Fasting. It’s an ancient discipline that is rarely practiced today. At least in the part of the world where I live.

Most people don’t question the importance of prayer and Bible study in spiritual formation. But fasting–that’s for the Medieval weirdos.
Or, maybe not.
Take pastor, theologian, and founder of Methodism, John Wesley (1703-1791) for example. He wrote, “the man that never fasts is no more in the way to heaven than the man that never prays.”

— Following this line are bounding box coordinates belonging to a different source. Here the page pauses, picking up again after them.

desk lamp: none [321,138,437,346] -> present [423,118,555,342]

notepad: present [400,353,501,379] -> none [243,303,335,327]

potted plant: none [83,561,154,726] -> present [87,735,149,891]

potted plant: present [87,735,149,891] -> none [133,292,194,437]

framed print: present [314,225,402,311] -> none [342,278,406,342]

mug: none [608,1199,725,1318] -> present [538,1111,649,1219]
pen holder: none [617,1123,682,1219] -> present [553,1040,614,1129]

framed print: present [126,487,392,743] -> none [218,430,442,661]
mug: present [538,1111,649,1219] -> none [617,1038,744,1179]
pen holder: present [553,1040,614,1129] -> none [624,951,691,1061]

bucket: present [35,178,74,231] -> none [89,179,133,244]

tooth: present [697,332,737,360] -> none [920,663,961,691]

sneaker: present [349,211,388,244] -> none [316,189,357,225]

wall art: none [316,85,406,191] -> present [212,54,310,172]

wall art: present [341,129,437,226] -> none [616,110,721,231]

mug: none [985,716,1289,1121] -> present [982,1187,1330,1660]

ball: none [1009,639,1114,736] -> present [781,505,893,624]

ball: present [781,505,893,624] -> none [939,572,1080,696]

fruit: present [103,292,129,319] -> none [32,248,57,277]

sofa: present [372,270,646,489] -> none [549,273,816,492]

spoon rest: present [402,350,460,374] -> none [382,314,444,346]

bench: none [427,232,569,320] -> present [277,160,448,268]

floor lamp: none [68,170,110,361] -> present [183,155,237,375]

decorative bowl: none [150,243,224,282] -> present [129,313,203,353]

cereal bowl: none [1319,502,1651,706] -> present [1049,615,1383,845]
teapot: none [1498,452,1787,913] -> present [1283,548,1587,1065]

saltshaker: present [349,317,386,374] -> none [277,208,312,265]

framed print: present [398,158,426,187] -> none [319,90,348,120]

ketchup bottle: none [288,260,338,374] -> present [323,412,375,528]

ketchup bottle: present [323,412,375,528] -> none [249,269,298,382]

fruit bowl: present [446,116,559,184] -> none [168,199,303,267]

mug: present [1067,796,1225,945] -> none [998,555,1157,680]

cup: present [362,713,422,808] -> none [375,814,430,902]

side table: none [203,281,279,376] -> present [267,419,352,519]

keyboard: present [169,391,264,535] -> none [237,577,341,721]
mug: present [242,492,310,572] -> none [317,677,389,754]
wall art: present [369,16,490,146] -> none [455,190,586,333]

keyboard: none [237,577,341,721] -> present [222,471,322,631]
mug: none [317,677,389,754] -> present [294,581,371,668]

Dallas Willard–a modern day theologian, professor, and spiritual formation guru–says, “We of course tend to think of ascetic practices perhaps as oddities of human history, prominent only in ‘pagan India,’ perhaps, or in the spiritually degraded ‘Dark Ages’ of Western Europe. But such thinking is far from the truth. It’s an illusion created in part by our own conviction that our unrestrained natural impulse is in itself a good thing and that we have an unquestionable right to fulfill our natural impulses so long as ‘no ones gets hurt.'” (Willard, The Spirit of the Disciplines, 99)
In our obsession with ‘the easy life’ we’ve tossed aside uncomfortable spiritual practices and buried ourselves under the pillows of cushy Christianity. The kind of religion that promises genuine growth but instead swallows us in a hollow ‘form’ of Christian spirituality.
If we want to act like Jesus we are going to have to get comfortable with discomfort. Not pain for pain’s sake; but self-imposed discomfort. Like an athlete’s painful workout that leads to greater effectiveness on game day.